As for mining in general, note that gold, silver, molybdenum and just about every other thing we dig up also follow the commodity price curve. Their prices soared, production went up -- and now the prices are sliding as inventories grow. Don't look for new mineral booms.

The other major economic driver, the one that preceded the most recent energy boom, is "second-home construction." In fact, many of these new houses on Western acreages are the full-time homes of retirees rather than vacation retreats, but their construction has the same effect on local economies.

And that's a bigger one than we often realize. A couple of years ago, I heard Jim Westkott, Colorado's senior state demographer, explain that we should regard residential construction as a major industry, something like a huge mine. The work sites may be scattered across the countryside rather than concentrated at a portal, but the effect is the same, since this industry employs an army of carpenters, masons, glaziers, electricians, plumbers, architects, landscapers -- everything from heavy-equipment operators to interior designers.

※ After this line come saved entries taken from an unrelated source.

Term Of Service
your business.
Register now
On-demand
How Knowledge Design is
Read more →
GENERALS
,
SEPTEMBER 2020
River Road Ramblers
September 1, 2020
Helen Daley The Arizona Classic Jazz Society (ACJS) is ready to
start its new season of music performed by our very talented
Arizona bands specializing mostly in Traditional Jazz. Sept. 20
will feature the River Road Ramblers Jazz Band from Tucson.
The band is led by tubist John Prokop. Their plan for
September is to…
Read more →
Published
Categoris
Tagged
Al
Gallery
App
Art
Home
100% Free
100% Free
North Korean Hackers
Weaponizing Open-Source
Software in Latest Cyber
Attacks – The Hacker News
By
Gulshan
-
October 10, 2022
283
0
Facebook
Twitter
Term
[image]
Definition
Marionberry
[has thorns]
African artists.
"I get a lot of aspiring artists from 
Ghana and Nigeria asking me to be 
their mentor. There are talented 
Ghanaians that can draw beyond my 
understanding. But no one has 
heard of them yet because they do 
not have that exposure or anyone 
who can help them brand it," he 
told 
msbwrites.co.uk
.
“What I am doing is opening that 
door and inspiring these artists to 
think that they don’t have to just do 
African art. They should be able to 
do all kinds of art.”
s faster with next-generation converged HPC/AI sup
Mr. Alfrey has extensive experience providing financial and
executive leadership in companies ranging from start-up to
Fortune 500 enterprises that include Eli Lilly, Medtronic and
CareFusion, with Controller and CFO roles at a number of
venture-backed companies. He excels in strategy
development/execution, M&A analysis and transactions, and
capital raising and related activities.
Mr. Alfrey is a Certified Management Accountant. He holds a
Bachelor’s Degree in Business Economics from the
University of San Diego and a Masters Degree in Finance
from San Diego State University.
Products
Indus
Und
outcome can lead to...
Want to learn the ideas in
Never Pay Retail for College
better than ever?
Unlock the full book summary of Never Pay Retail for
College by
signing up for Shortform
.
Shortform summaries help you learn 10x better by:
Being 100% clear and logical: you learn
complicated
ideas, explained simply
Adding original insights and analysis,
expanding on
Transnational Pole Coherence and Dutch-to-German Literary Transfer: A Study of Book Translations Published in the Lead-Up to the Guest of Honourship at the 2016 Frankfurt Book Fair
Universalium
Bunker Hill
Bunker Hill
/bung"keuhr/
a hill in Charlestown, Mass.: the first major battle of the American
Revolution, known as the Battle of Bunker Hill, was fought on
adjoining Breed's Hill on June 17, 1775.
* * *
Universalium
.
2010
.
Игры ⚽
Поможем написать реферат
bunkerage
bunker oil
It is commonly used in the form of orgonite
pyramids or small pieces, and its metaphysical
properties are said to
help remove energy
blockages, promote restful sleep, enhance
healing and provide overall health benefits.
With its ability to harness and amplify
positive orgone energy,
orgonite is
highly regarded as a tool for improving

How's the "mortgage meltdown" affecting this industry? My contractor friend Kirby, who specializes in upscale rural residences, had four houses under construction a year ago. Today he has only one, with nothing new on the immediate horizon, and he's had to lay off most of his employees.

I asked a local realty agent. She said the financial collapse hasn't visibly affected those very rich people who want to build mansions hereabouts. But once you move down the financial food chain, you start to see problems.

"I've talked to a lot of people who had been planning to retire to the mountains," she said, "and now they're telling me that their 401(k)s have tanked and they're going to have to keep working, so they won't be moving here anytime soon."

There's a domino effect on real estate, she said. "A California couple might want to sell their home for, say, $2.5 million, and move to the Rockies where they'll build their dream home. But they're depending on somebody else selling his home for $1.6 million to be able to buy their house, and so on down the line. If values are collapsing there, if people can't get those mortgage loans, then we don't have those buyers here."

So even if there aren't many foreclosures here, she said, "we're already feeling the pinch." And where there are a lot of foreclosures, she said, "then there might be a solution to the affordable-housing problem."

Thus there aren't nearly as many construction jobs as there were a year ago. But though I don't like seeing anybody lose honest work, there's some sunshine in this gloom.

Illegal immigration will fade as an issue. The Mexican consulate in Dallas says unprecedented numbers of Mexican citizens are seeking the paperwork to return home because they can no longer find work in America.

Life will get a little easier for those of us who stay. When I called Gary the Plumber last year, he said it would be a while before he could get to me, and observed that he much prefers new construction to contorting himself in my cramped cellar. When I called last month, he was here in a few minutes.

Meanwhile, as our economy recedes, the greedheads who were just here to make a quick buck will quickly migrate to greener pastures. The people who stay -- the folks that Wallace Stegner called "stickers" -- will be those who really want to live in the West, and they will find a way to make it work.

So there's a dark cloud over the West right now as the boom turns to bust. Hard times loom. But we'll be better for it, if we stick it out.